### GIVEN ENTRIES
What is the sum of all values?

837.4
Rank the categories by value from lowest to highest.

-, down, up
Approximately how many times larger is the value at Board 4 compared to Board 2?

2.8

---

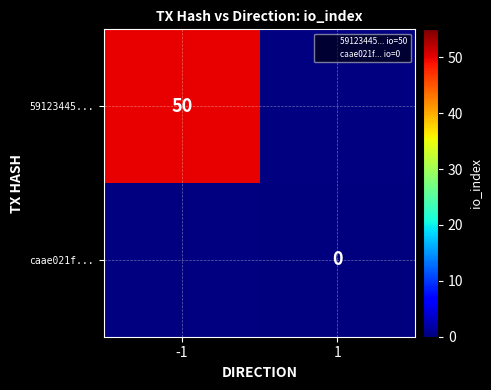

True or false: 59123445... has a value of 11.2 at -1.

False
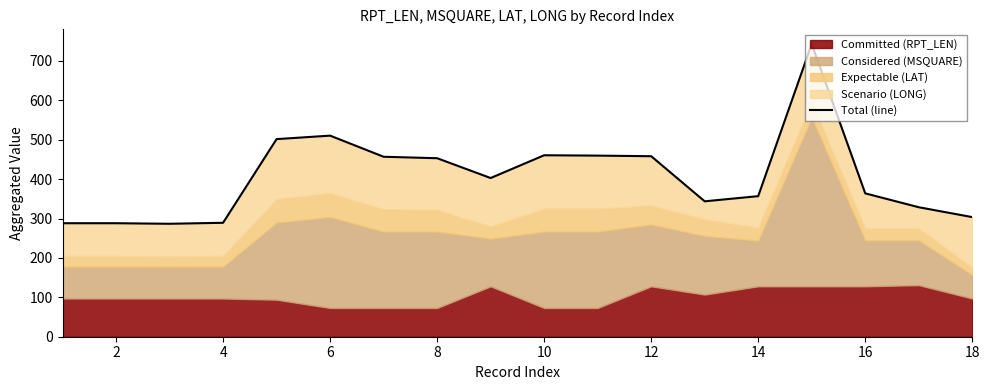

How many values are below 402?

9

### ACTIVITY
Please find every line in the records above that contains the word "values" and copy each one in full. Case matters when matching.

### ANSWER BELOW
What is the sum of all values?
How many values are below 402?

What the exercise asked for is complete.